Again from the video describing the making of the US Open Sessions:
‘… in between there is this layer that has to translate between the tennis data and the music data and that’s really what the algorithm is doing’ (Making Music with Tennis Data).
More generally speaking algorithms form a layer between us and the world and control our lives in an ever increasing fashion. Seen for example by Gilles Deleuze as a society of control, one that is operated by computers (Deleuze) and thus their algorithms. Or as posed by Lawrence Lessig, who claimed that ‘Code is Law’, describing code as a form of social control (Lessig). Whether they are Google search algorithms, Amazon’s algorithms to suggest new products or the algorithms used by the stock brokers to predict the rise and fall of certain stocks, they form a larger part of our world than we may perceive. Kevin Slavin described this tendency in his talk at a TED conference in 2011. He recognises how algorithms shape our world, not just by mediation, but by actually determining what that world looks like. One of the most striking examples is an algorithm that recognises patterns in stories in order to write more successful scripts for movies. Successful in this case means ‘the most profitable’.
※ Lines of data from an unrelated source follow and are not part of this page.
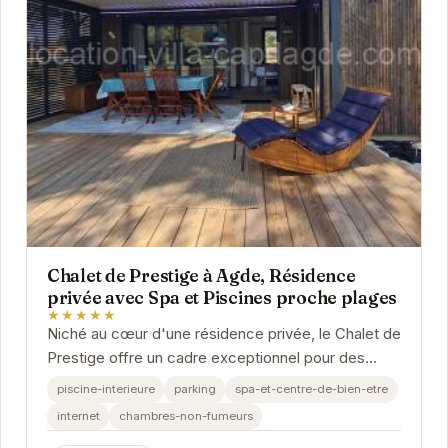
Chalet de Prestige à Agde, Résidence
privée avec Spa et Piscines proche plages
★★★★★
Niché au cœur d'une résidence privée, le Chalet de
Prestige offre un cadre exceptionnel pour des
vacances inoubliables. Son spa, ses piscines et...
piscine-interieure
parking
spa-et-centre-de-bien-etre
internet
chambres-non-fumeurs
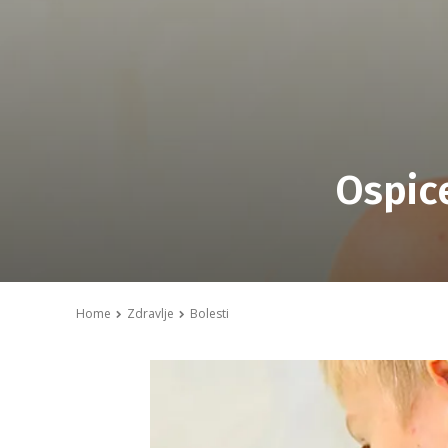
Ospice
Home
Zdravlje
Bolesti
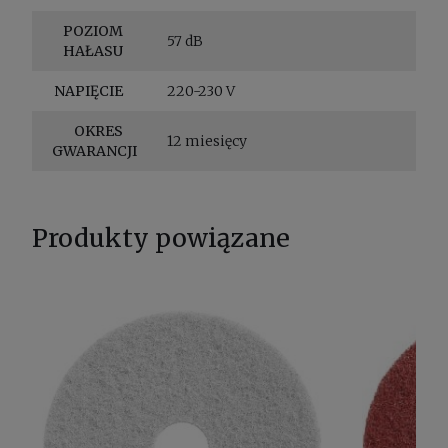
POZIOM
57 dB
HAŁASU
NAPIĘCIE
220-230 V
OKRES
12 miesięcy
GWARANCJI
Produkty powiązane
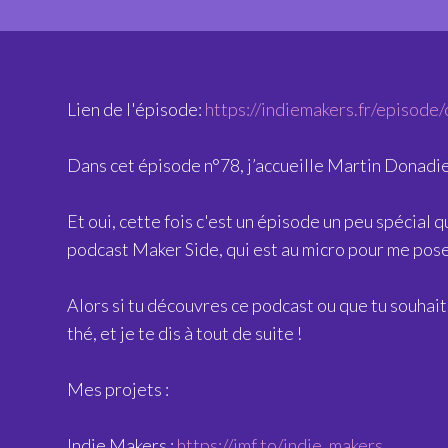
Lien de l'épisode:
https://indiemakers.fr/episode/
Dans cet épisode n°78, j’accueille Martin Donadi
Et oui, cette fois c'est un épisode un peu spécial 
podcast Maker Side, qui est au micro pour me pose
Alors si tu découvres ce podcast ou que tu souhait
thé, et je te dis à tout de suite !
Mes projets :
Indie Makers :
https://imf.to/indie_makers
The US Open Sessions shows the power of algorithms in a new and creative way. Simultaneously it gives us a peek in what may be a world of culture produced by algorithms. James Murphy might not lose his edge to the new kids on the block, but to the mathematical algorithms that know us best.
Citations
Deleuze, Gilles. “Postscript on the Societies of Control.” October 59 (1992): 3–7. Print.
“Hear James Murphy’s US Open Remixes.” Rolling Stone. N.p., n.d. Web. 14 Sept. 2014.
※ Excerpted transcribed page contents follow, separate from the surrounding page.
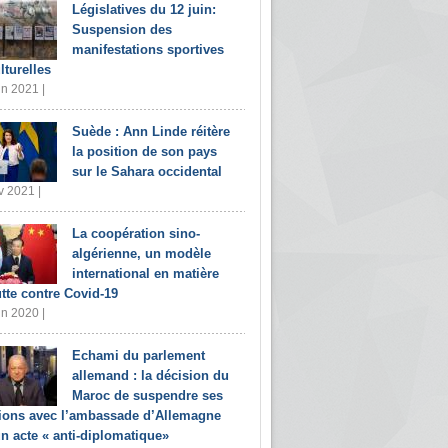
Législatives du 12 juin:
Suspension des
manifestations sportives
lturelles
in 2021 |
Suède : Ann Linde réitère
la position de son pays
sur le Sahara occidental
v 2021 |
La coopération sino-
algérienne, un modèle
international en matière
utte contre Covid-19
in 2020 |
Echami du parlement
allemand : la décision du
Maroc de suspendre ses
tions avec l’ambassade d’Allemagne
un acte « anti-diplomatique»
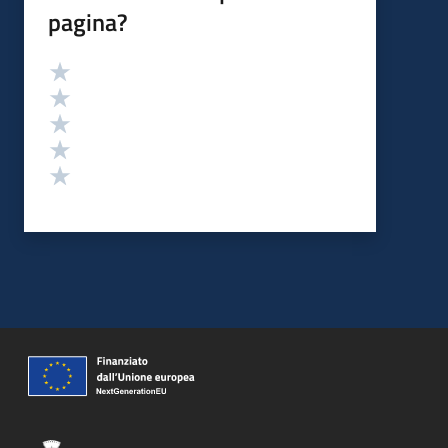
pagina?
Valutazione
Valuta 5 stelle su 5
Valuta 4 stelle su 5
Valuta 3 stelle su 5
Valuta 2 stelle su 5
Valuta 1 stelle su 5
Making Music with Tennis Data. N.p., 2014. Film.
Nattiez, Jan-Jacques. “Music and Discourse: Toward a Semiology of Music.” 1990: n. pag. Print.
Titlow, John Paul. “The Algorithm That Lets James Murphy Turn Tennis Matches Into Music.” Co.Labs. N.p., n.d. Web. 14 Sept. 2014.
Varese, Edgard, and Chou Wen-chung. “The Liberation of Sound.” Perspectives of New Music 5.1 (1966): 11. CrossRef. Web. 14 Sept. 2014.